Some danced alone. Some danced alone and yet together, swaying and twirling across the internet. Some danced to be freed of the shackles of the coronavirus, if only for a moment.
“It was very hard to be for a year and a half without being able to go out to the recreation center to dance,” says Joaquin Bruzon. “Sometimes during the quarantine at home we would dance to try to improve our spirits.”
Now, once again, the Failde Orchestra of Matanzas, Cuba, can perform danzóns like “El Naranjero” and “Cuba Libre,” “A La Habana me Voy” and “Nievecita.” And once again, Bruzon and his wife, Milagros Cousett, can glide across the dance floor.
Maybe it’s because of the advent of COVID-19 vaccines. Maybe it is because feet can be repressed for just so long. But it seems that everywhere, dancers are letting loose.

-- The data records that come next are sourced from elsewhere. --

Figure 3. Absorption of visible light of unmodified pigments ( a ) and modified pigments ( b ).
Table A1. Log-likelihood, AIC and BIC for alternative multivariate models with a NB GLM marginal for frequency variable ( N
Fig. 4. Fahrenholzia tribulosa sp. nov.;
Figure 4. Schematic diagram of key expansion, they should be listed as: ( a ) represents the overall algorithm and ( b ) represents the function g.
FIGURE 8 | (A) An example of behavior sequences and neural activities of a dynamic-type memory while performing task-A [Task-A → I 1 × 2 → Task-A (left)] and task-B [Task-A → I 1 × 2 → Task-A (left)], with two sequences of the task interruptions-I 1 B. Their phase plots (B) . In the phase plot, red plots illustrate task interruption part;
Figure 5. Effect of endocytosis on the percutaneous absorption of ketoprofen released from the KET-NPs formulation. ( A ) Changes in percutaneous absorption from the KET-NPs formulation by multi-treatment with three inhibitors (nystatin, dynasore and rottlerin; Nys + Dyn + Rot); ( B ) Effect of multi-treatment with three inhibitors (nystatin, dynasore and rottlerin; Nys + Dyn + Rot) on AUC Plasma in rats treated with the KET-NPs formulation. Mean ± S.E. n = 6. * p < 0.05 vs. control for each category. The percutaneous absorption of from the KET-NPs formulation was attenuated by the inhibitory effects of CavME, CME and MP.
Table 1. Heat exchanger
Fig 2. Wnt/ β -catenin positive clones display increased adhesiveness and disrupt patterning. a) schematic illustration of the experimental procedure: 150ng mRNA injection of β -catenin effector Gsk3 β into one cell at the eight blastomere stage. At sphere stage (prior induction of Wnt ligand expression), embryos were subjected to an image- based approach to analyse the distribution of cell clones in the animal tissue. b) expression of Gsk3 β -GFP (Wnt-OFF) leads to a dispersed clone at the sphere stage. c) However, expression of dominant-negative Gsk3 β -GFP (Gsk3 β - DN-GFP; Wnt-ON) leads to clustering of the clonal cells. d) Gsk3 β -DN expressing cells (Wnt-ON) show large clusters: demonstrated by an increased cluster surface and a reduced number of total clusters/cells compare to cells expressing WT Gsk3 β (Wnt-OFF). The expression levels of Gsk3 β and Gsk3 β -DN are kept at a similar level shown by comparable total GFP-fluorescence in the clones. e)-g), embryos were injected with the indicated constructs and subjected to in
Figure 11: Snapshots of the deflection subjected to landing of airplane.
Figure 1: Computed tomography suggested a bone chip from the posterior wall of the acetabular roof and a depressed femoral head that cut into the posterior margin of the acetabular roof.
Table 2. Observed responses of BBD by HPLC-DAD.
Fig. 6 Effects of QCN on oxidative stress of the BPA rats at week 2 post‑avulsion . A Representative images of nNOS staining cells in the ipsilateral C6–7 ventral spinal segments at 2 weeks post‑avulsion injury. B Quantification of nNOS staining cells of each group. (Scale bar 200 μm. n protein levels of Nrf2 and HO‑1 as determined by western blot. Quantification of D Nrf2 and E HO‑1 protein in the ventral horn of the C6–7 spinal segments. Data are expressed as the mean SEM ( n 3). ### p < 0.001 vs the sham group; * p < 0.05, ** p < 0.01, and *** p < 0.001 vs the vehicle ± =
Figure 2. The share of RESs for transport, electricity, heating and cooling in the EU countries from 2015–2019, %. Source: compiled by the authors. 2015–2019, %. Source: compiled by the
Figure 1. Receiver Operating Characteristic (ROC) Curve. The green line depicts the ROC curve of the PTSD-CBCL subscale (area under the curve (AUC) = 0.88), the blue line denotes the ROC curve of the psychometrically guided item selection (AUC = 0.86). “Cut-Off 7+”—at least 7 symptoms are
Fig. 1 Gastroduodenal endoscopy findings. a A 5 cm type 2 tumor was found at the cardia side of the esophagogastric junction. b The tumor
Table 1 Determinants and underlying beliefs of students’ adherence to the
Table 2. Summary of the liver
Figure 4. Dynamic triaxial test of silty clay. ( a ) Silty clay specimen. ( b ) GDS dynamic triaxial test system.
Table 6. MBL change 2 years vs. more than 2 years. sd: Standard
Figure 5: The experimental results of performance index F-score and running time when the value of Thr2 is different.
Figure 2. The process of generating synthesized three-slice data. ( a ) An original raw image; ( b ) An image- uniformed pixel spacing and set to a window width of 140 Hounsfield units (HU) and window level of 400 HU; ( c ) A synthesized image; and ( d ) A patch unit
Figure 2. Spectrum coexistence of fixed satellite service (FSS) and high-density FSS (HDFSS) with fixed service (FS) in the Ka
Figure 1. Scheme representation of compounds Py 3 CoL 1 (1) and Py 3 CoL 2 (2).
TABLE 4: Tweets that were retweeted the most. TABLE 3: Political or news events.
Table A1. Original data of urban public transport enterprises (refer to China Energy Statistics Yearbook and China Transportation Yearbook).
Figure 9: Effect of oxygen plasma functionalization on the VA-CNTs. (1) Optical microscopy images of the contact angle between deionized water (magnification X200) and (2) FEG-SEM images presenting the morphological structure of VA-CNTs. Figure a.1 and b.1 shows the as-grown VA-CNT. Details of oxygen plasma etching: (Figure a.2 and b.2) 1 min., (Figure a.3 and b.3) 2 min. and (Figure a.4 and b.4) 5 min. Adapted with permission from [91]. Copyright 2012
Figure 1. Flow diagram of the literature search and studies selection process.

At a family gathering on Topanga Beach in Malibu, California, Pejiman Sabet takes his wife, Gili, in his arms and dances in the sand. “Love is everything right now,” Gili says.
In Taytay, the Philippines, members of the INDAK Banak dance company wear masks to prepare for an upcoming competition. Abegail Mesa is overwhelmed — finally, she can dance with her friends.
In a Beijing, a park is alive with plaza dancing — an activity popular with middle-aged and older women, curtailed at the pandemic’s height. “As long as I can move, I will keep dancing,” says Li Fei, a lead dancer.
In a Soweto studio, Tsimamkele Crankydy Xako practices South African dance gleefully. On a Cairo rooftop, Nadine El Gaharib spins in the air. In Gaza City, Palestinians romp in traditional uniform.
And in Oruro, Bolivia, the Diablada de Oruro dance — a fixture of the Andes for hundreds of years — is back after a one-year hiatus. Its absence was keenly felt. Dancer Andrea Hinojosa recalls how hard it was to sit at home last year and watch tapes of previous carnivals; he was elated to don the spectacular devil’s costume once more.
“Today,” he says, “the joy is back, we are dancing La Diablada again.”